PROBLEM TO SOLVE ▸ Copy the portion of the entries below that starts with the line containing "scientific name: Panicum" and ends with the line containing "locality: Mapiri region, San Carlos.", including both of those lines, and reproduce every line in that span unchanged.

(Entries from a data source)
____

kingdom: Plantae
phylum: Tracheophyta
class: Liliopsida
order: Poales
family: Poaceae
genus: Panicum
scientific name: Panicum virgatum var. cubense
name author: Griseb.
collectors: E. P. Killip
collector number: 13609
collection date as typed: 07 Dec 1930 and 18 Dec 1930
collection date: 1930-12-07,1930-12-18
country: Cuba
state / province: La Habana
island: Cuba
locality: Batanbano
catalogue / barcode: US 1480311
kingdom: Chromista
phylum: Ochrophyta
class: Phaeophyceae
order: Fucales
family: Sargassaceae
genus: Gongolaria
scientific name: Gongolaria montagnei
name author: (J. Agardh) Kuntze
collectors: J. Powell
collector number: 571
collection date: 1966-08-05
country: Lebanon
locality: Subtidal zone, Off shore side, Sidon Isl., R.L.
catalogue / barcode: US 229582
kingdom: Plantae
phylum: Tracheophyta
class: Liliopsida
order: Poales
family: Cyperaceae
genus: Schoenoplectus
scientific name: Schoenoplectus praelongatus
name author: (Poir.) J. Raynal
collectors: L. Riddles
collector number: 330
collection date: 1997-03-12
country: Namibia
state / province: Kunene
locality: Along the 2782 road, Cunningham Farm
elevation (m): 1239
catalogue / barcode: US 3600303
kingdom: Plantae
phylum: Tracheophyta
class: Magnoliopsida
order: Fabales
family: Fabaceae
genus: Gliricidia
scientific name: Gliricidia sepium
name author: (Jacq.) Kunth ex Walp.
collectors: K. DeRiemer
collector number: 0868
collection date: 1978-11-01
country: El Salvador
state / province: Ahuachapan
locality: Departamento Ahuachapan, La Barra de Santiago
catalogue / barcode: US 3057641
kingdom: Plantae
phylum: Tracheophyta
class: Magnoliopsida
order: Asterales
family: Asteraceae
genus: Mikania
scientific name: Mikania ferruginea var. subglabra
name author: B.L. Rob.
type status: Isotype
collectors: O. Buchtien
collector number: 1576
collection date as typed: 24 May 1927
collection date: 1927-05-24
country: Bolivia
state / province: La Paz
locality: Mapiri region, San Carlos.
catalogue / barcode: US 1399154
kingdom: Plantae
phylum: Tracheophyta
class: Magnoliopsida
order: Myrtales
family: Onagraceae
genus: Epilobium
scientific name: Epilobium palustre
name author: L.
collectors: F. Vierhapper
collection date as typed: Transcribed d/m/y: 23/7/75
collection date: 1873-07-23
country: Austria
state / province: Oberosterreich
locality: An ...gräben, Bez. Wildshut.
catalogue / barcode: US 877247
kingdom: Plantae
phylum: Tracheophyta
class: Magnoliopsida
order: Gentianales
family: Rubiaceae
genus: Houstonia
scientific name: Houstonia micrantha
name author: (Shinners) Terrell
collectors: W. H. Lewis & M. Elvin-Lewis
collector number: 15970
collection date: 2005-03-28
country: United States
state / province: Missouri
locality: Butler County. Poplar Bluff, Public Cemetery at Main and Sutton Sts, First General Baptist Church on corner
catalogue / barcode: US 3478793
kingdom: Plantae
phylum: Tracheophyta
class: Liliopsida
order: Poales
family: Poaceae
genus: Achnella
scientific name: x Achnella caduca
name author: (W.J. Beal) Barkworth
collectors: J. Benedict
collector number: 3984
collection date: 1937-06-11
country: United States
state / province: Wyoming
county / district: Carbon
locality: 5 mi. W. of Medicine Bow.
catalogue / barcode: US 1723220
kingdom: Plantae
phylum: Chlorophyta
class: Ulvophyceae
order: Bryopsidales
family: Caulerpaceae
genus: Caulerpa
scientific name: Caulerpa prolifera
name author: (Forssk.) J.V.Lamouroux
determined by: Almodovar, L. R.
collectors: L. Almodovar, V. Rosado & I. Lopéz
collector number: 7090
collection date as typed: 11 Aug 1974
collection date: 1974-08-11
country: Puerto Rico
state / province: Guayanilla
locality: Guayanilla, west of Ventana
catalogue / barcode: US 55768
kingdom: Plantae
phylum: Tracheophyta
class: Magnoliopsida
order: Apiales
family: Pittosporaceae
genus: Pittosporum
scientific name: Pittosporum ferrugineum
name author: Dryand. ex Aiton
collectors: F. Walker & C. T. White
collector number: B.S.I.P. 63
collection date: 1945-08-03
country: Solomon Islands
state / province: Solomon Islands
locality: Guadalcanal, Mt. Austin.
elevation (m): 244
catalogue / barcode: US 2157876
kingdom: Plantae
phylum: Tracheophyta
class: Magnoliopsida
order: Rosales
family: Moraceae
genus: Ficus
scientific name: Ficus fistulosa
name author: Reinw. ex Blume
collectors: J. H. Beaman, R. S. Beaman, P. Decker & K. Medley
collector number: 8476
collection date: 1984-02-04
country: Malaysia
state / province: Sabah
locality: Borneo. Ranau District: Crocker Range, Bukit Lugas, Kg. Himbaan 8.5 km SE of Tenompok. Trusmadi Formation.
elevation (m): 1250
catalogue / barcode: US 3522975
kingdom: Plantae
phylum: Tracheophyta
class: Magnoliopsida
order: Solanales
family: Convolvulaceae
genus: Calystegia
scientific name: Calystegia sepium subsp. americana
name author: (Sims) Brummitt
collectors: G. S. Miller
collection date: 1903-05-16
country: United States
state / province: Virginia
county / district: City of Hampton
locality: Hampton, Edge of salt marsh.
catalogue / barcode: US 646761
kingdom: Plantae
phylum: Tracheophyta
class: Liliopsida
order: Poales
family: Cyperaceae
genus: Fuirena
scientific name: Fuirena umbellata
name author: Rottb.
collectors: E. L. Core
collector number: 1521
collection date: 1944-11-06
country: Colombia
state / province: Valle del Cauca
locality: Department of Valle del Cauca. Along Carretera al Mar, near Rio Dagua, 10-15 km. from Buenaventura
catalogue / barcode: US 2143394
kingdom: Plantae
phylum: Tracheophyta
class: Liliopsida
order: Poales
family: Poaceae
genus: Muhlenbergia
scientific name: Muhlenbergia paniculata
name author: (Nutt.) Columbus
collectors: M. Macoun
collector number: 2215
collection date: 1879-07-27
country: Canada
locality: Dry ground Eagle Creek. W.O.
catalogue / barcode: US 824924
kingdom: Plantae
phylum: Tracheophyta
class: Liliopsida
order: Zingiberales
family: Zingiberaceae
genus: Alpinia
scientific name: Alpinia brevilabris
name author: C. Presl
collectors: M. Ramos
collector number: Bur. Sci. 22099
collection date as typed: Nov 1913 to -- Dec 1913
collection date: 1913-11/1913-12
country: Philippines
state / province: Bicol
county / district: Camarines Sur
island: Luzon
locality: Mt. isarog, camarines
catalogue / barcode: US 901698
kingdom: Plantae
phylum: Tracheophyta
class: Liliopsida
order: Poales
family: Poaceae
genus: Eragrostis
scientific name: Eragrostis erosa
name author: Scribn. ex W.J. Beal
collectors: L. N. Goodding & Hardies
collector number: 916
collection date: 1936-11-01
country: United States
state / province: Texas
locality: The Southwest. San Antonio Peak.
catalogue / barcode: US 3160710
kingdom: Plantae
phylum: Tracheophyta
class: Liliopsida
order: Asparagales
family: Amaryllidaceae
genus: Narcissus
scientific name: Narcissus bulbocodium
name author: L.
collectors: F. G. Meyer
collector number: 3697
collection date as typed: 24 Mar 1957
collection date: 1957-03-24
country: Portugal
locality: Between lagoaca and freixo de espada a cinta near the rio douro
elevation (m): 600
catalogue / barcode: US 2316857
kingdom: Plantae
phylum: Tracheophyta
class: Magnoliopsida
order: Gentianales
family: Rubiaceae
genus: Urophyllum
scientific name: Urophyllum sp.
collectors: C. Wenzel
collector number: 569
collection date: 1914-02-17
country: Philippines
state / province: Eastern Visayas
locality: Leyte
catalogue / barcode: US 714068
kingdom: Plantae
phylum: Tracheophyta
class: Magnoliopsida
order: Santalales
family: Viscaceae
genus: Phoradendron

____

TASK ANSWER ▸
scientific name: Panicum virgatum var. cubense
name author: Griseb.
collectors: E. P. Killip
collector number: 13609
collection date as typed: 07 Dec 1930 and 18 Dec 1930
collection date: 1930-12-07,1930-12-18
country: Cuba
state / province: La Habana
island: Cuba
locality: Batanbano
catalogue / barcode: US 1480311
kingdom: Chromista
phylum: Ochrophyta
class: Phaeophyceae
order: Fucales
family: Sargassaceae
genus: Gongolaria
scientific name: Gongolaria montagnei
name author: (J. Agardh) Kuntze
collectors: J. Powell
collector number: 571
collection date: 1966-08-05
country: Lebanon
locality: Subtidal zone, Off shore side, Sidon Isl., R.L.
catalogue / barcode: US 229582
kingdom: Plantae
phylum: Tracheophyta
class: Liliopsida
order: Poales
family: Cyperaceae
genus: Schoenoplectus
scientific name: Schoenoplectus praelongatus
name author: (Poir.) J. Raynal
collectors: L. Riddles
collector number: 330
collection date: 1997-03-12
country: Namibia
state / province: Kunene
locality: Along the 2782 road, Cunningham Farm
elevation (m): 1239
catalogue / barcode: US 3600303
kingdom: Plantae
phylum: Tracheophyta
class: Magnoliopsida
order: Fabales
family: Fabaceae
genus: Gliricidia
scientific name: Gliricidia sepium
name author: (Jacq.) Kunth ex Walp.
collectors: K. DeRiemer
collector number: 0868
collection date: 1978-11-01
country: El Salvador
state / province: Ahuachapan
locality: Departamento Ahuachapan, La Barra de Santiago
catalogue / barcode: US 3057641
kingdom: Plantae
phylum: Tracheophyta
class: Magnoliopsida
order: Asterales
family: Asteraceae
genus: Mikania
scientific name: Mikania ferruginea var. subglabra
name author: B.L. Rob.
type status: Isotype
collectors: O. Buchtien
collector number: 1576
collection date as typed: 24 May 1927
collection date: 1927-05-24
country: Bolivia
state / province: La Paz
locality: Mapiri region, San Carlos.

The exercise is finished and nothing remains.